## Task goal
When you copy the entries, match them exactly and omit the pictures.

Saved data entries
·····
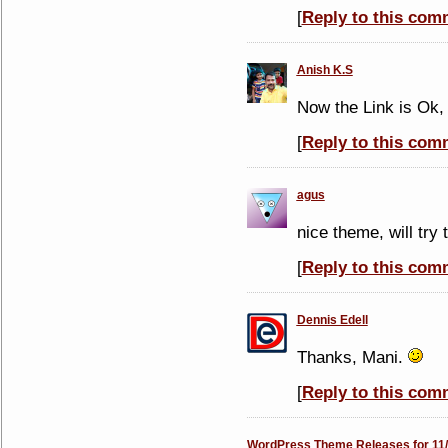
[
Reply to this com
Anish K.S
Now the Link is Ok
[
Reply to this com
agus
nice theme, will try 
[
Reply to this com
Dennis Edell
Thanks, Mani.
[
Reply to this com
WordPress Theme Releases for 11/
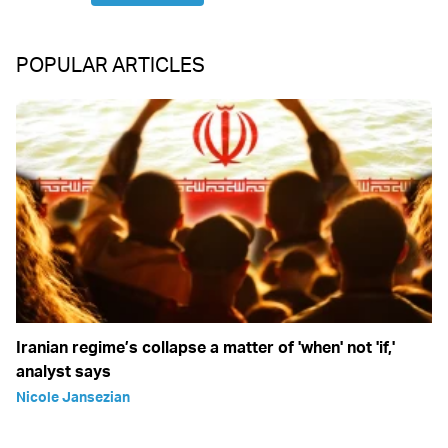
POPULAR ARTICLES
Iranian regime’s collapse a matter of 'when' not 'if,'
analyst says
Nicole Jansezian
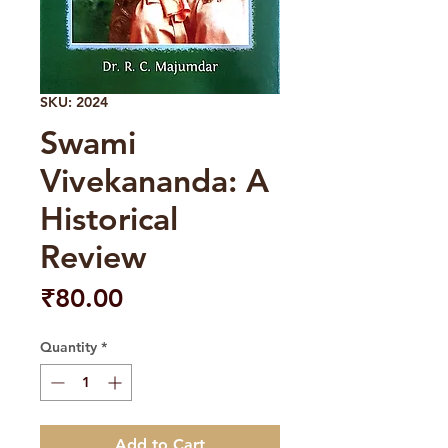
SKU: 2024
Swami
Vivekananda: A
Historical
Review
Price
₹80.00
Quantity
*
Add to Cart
·····
## Exercise solution
[
Reply to this com
Anish K.S
Now the Link is Ok
[
Reply to this com
agus
nice theme, will try 
[
Reply to this com
Dennis Edell
Thanks, Mani.
[
Reply to this com
WordPress Theme Releases for 11/
POPULAR ARTICLES
Iranian regime’s collapse a matter of 'when' not 'if,'
analyst says
Nicole Jansezian
SKU: 2024
Swami
Vivekananda: A
Historical
Review
Price
₹80.00
Quantity
*
Add to Cart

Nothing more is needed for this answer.